Now, let's discuss last week with Kate. I was upstairs cleaning when I noticed her journal on the floor with a pen by it. It wasn't there the day before, so I figured she must have been up writing in it the night before. She had drawn a lot of pictures and written some sentences. Then I turned a page and read something that made me sick to my stomach. "I am here and I will kill you dead. Whaaa-ha-ha." At that moment, I had a choice. I could ignore that and act like I never saw it. But that would make me no better than the Newtown shooter's mom. Or I could confront the issue and find out why she wrote this. The rest of the day I was plagued with thoughts about how kids that feel bullied, picked on, and made fun of are way more likely to resort to violent acts, either on themselves or others. Then I kept thinking about how Kate is constantly upset because she feels bullied by Jane. (Again, something I still need to write about). Then we have all these kids committing suicide these days due to bullying, and shootings by people who were made fun of a lot. So my mind is in high gear, and I started putting all these things together. Kate several months ago got in trouble with me for repeatedly looking at a picture of a bloodied up little boy on a movie cover in Blockbuster. She also said something once about not getting scared anymore during movies and that she doesn't mind if she sees someone's head get cut off. Then she was playing the game bubble bust, where you just pop bubbles with other bubbles--completely non-violent--but she kept saying that she was "shooting people's faces" while playing that. Another incident came to my mind where she mentioned watching the news with her mother and saw a boys face get burned off. All these isolated incidents came back to me and I began to get very sick thinking that Kate has a violence problem. Maybe she does feel more picked on than we realize, and it makes her feel like she needs to lash out with violence. Maybe we have exposed her to too violent of movies at a young age. Maybe even J and I tease her too much even though we do it in good-natured fun. She is such an emotional child, it could be that she hasn't learned how to take teasing.

So later that evening after J and I had talked it over, we brought Kate in and made sure she knew we just need to tell her about a new plan. (If she feels like she is "in trouble", the girl will completely shut down and just cry and not absorb anything you say or give you any answers to questions.) So we brought up the journal and what we saw in it and asked her why she wrote it or what it was about.
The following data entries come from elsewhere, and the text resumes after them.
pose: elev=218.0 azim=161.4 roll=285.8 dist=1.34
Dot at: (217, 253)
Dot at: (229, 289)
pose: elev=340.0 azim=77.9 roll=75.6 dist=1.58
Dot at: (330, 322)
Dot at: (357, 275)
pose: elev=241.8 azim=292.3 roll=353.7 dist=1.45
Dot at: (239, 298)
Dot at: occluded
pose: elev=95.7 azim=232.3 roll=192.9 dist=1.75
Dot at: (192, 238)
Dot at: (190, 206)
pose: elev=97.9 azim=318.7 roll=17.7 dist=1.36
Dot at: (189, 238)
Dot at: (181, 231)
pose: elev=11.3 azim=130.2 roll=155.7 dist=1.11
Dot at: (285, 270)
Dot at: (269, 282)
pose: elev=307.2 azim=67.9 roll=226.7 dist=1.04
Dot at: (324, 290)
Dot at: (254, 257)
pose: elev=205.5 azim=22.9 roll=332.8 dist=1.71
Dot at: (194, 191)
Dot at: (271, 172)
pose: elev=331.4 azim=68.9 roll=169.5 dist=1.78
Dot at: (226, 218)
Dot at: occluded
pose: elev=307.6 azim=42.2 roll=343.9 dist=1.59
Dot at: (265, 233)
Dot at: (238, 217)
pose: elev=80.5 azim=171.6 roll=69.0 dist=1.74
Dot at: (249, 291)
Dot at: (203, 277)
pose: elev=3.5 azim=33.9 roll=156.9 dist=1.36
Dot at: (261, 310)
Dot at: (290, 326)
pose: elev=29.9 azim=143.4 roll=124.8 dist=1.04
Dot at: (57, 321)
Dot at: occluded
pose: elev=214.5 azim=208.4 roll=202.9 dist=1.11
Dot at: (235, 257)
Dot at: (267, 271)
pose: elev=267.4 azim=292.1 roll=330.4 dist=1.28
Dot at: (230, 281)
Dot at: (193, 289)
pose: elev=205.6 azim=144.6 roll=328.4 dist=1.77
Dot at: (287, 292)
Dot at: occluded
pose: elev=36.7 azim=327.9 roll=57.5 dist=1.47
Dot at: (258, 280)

We got nothing. She just sat there and played dumb and acted like she didn't remember. So that angle didn't work. So then I asked her if she ever felt picked on. She said "Yes." I asked her where she feels that way the most--at school, at home, and she immediately answered "By Jane." I asked her how it made her feel other than sad. She said it makes her want to hurt Jane, physically. So now we are getting somewhere. So then we talked to both girls and established a "stop word". If either of them feels made fun of or picked on or bullied by each other or even us, before they start to feel angry, they just say the word "red" and it stops immediately. We explained we are going to have zero tolerance from now on for violence or for bullying. We will be more careful about movies we watch and games they play. So far the "stop word" has been working well. Kate has used it a handful of times, and everyone immediately stopped. We still have a lot of improvement needed in the "getting along" department, but hopefully this incident is a baby step in that direction.

Friday, April 19, 2013

What is a stepmom?

I'm going to interject with some present day thoughts. I'll pick back up with the story line in the next post. I read on Facebook the other day a quote that said "Stepparents are wonderful people. They choose to love someone else's kids as their own." Now, while I know that all stepparents are NOT wonderful, there is a truth hidden in this statement. It is found in the word "choose." Being a good stepmom definitely begins with a choice. You must indeed choose to love someone else's children as your own. That one choice has multitudes of implications that become evident as you live this choice out.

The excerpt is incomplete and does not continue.